A short history
STL (StereoLithography) was introduced by 3D Systems in the late 1980s as an interchange format for their SLA printers. It became the de-facto standard for 3D printing because it is extremely simple — a flat list of triangles, nothing more.
That simplicity is also its main limitation. STL does not carry color, units, or assembly structure. It represents one closed (or not-so-closed) surface and that is it.
Binary vs. ASCII
STL comes in two flavors. ASCII STL is human-readable text: each triangle is written with keywords like facet normal, outer loop, vertex. It is easy to inspect but large on disk. Binary STL uses a fixed 50-byte record per triangle — a normal vector, three vertex positions, and two bytes of attributes — preceded by an 80-byte header and a 32-bit triangle count. Binary is about one-fifth the size for the same mesh and is what most tools emit by default.
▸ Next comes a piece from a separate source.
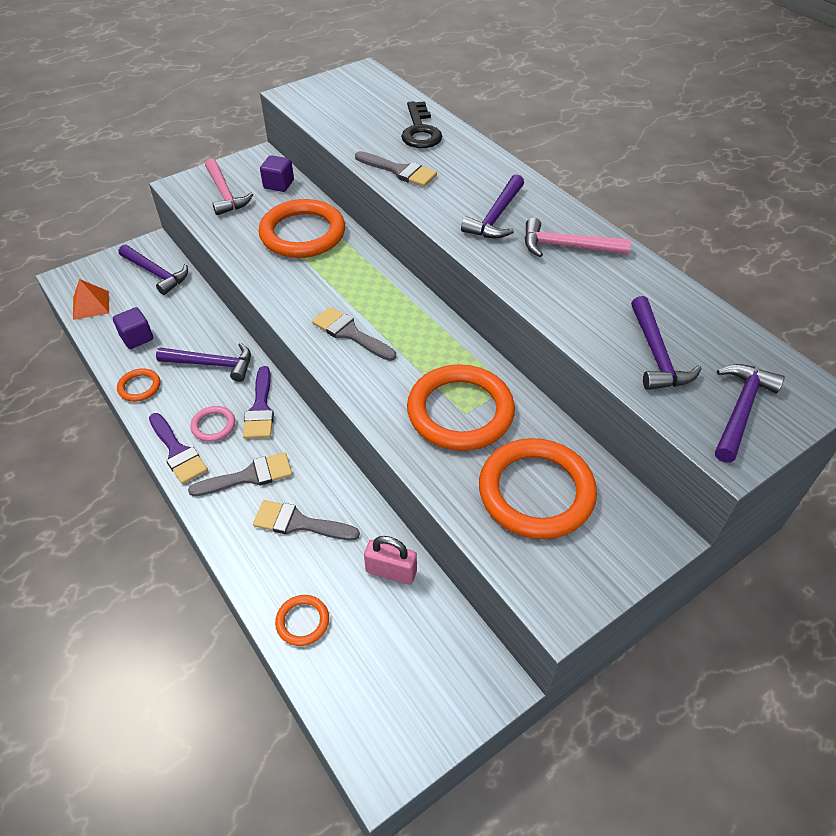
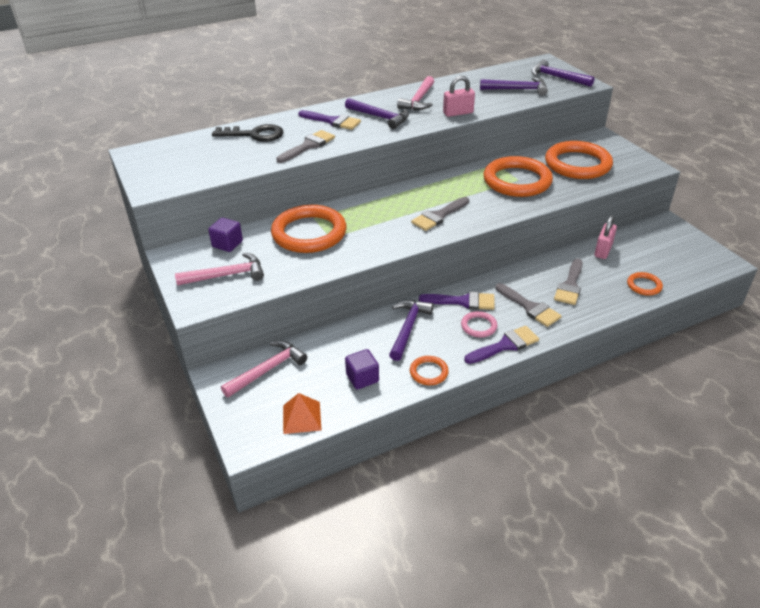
camera: 80 degrees left, 10 degrees down
(156, 273) = (267, 370): purple hammer -> pink hammer
(249, 476) = (530, 307): grey brush -> grey brush turned 150 degrees clockwise
(472, 180) = (333, 121): none -> purple brush
(535, 289) = (458, 113): none -> pink padlock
Some binary STL writers abuse the per-triangle attribute bytes to encode color, but there is no official standard for this and most viewers ignore it.
How geometry is stored
Each triangle is independent. Vertex positions are not shared between neighboring triangles, so a typical mesh has every interior vertex duplicated three or more times. Robust viewers detect and merge shared vertices before rendering to reduce GPU memory use.
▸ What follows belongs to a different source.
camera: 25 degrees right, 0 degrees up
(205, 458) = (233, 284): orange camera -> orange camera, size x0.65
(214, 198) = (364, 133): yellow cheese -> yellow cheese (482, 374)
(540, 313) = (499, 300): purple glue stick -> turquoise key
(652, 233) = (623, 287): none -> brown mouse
Triangle winding order is expected to be counter-clockwise when viewed from outside the solid. A unit normal is stored per triangle but is usually ignored by viewers, which recompute normals from the triangle positions.
When to use STL
STL is still the lowest common denominator for slicers and for exporting from CAD tools. If you want a mesh to work in almost any 3D printing pipeline without surprises, STL is the safe choice.
For anything more — colors, materials, multiple parts in one file, units, or metadata — prefer 3MF (see the companion article).
Viewing STL in the browser
STLViewer parses both ASCII and binary STL directly in the browser using Three.js. There is no upload required for quick preview — the file bytes stay on your device until you explicitly share them.
For sharing, we upload the file to Cloudflare R2 behind a short-lived presigned URL and return a unique share link. Share links are private: they are not indexed by search engines and are not listed anywhere public on the site.